### Given passage

# Teardown of the new Sony Supertele 400/2.8



## Berowne (Jan 3, 2019)

Uncle Rog took apart the new Sony-Lens: The Great 400mm Teardown Comparison. Part II – The Sony 400mm f2.8 G


----------



## Click (Jan 3, 2019)

Thanks for sharing.


----------



## Berowne (Jan 3, 2019)

It is a beautiful teardown, Click. Be on the look-out for the repurposed sensor shim: Sony, the frugal company!


----------



## sid.safari (Jan 3, 2019)

I love this mans work!

I just hope they do a image quality and AF test on both lens to see which one is king.


----------



## Berowne (Jan 3, 2019)

So here is Roger's summary:
* _I’ll call this one a draw, and a draw is a win for Sony. Canon has been doing this for a long, long time; this is, I think they’re 8th generation of 400mm f/2.8 lens. It’s Sony’s first and to have made a product equal to the gold standard of engineering is an amazing feat._


----------



## Graphic.Artifacts (Jan 3, 2019)

### Data for review
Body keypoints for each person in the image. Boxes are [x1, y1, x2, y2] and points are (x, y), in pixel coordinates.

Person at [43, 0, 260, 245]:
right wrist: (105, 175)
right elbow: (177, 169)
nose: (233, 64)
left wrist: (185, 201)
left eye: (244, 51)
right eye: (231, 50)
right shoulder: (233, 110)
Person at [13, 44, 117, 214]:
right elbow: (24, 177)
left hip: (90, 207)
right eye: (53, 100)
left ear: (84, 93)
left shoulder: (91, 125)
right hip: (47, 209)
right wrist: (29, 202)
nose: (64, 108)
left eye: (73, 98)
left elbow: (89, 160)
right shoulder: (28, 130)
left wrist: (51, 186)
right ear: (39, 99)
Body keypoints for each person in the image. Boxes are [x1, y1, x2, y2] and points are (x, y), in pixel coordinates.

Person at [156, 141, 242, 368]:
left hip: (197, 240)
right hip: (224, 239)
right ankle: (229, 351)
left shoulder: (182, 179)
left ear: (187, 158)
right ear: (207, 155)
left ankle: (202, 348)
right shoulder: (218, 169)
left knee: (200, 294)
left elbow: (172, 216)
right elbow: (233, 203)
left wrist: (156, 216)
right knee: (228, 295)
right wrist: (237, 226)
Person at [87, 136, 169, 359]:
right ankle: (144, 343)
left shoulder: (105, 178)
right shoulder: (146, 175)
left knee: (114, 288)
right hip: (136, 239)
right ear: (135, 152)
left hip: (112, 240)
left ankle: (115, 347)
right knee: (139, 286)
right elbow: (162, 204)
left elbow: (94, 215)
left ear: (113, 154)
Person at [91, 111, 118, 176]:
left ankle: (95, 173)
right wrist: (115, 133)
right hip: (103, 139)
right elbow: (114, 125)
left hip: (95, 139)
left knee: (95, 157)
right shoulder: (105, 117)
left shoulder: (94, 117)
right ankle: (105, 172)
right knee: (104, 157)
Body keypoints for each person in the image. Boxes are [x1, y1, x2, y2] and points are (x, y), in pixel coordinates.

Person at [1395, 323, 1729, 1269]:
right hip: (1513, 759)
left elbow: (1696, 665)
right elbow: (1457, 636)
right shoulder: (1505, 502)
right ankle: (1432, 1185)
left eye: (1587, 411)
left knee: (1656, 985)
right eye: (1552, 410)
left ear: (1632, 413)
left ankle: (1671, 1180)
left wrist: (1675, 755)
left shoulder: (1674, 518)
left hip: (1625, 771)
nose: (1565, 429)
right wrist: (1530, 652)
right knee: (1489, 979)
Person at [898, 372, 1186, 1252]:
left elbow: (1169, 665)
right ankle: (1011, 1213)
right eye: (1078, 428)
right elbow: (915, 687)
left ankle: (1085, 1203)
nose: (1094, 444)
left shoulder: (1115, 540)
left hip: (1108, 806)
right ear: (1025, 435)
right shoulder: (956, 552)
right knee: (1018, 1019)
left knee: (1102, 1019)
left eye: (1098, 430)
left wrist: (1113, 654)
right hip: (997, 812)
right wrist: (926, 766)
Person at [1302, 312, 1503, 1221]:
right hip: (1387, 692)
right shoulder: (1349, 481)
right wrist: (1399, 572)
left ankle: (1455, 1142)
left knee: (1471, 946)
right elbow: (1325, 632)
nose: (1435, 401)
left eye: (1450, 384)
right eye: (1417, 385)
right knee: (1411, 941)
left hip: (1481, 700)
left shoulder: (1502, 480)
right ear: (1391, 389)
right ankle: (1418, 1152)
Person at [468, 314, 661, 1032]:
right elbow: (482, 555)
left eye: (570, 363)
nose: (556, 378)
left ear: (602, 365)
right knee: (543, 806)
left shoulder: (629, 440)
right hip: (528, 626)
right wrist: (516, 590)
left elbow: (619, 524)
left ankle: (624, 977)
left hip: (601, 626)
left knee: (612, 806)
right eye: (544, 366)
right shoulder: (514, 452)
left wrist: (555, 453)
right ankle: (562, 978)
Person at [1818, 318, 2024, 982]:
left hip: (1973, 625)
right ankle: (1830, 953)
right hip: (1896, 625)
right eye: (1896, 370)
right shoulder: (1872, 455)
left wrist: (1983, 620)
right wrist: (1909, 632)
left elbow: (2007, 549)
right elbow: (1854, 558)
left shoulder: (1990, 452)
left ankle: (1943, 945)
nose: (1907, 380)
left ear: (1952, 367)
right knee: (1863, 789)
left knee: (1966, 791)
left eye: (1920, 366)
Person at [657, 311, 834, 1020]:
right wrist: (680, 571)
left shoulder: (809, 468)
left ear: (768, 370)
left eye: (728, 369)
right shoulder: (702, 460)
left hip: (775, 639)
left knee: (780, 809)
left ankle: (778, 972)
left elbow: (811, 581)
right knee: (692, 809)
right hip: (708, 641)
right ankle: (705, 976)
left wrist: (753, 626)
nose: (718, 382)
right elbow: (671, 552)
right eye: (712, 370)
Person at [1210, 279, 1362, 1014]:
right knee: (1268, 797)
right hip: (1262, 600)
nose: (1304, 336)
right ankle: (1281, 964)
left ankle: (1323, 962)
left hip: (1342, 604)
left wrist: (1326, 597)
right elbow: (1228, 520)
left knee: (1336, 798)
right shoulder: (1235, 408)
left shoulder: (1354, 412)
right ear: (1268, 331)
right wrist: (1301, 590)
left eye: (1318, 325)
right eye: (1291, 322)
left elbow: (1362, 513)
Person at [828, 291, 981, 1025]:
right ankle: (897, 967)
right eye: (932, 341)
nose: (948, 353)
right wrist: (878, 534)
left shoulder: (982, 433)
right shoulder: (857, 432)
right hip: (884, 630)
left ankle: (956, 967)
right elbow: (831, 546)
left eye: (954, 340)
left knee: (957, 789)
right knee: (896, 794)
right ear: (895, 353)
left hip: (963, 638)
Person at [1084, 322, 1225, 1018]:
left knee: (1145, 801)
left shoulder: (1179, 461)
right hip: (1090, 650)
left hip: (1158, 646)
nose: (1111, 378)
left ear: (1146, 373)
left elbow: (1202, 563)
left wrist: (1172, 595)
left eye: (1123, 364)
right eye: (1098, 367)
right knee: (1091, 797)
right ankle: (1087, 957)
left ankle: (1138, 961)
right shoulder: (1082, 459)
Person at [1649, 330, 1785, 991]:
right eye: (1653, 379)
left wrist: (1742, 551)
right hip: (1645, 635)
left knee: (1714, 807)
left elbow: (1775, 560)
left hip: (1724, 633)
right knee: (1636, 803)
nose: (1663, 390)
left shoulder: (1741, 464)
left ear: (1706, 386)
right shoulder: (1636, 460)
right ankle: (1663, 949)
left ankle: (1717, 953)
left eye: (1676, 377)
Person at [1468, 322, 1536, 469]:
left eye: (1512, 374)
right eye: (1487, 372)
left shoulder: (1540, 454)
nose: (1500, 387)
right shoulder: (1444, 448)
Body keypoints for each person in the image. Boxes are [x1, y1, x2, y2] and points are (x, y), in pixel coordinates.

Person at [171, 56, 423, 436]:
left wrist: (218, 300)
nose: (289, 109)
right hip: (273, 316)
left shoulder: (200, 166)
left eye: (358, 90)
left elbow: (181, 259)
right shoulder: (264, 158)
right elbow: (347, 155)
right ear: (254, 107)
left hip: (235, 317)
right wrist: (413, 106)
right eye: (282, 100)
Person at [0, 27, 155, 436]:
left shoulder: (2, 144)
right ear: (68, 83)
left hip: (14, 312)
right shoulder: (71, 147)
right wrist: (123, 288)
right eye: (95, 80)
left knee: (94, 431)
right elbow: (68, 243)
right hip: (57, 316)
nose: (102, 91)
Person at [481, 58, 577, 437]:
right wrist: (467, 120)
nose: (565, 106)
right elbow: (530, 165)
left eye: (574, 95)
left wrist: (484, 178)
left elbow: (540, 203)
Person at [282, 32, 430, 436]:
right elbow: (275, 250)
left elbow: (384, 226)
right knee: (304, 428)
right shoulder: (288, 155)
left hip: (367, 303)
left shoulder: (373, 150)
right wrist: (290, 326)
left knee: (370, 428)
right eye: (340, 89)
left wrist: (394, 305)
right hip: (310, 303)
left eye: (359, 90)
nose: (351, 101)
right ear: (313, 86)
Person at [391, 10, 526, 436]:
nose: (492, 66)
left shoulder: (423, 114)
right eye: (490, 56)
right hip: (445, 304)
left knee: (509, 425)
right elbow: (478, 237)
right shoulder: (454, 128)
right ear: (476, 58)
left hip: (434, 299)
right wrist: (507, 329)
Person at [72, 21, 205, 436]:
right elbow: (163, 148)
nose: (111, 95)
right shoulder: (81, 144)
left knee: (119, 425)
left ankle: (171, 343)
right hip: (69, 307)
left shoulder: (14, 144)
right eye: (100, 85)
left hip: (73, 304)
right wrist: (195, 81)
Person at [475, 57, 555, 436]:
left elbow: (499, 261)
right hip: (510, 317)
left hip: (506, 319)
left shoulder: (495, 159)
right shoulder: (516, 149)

### Requirement 1
Write out the part of the lens teardown thread from "Uncle Rog took" to "Thanks for sharing.".
### Requirement 2
In the lens teardown thread, what verdict does Roger's summary give on the comparison?

### Exercise response 1
Uncle Rog took apart the new Sony-Lens: The Great 400mm Teardown Comparison. Part II – The Sony 400mm f2.8 G


----------



## Click (Jan 3, 2019)

Thanks for sharing.

### Exercise response 2
He calls it a draw, and says a draw is a win for Sony.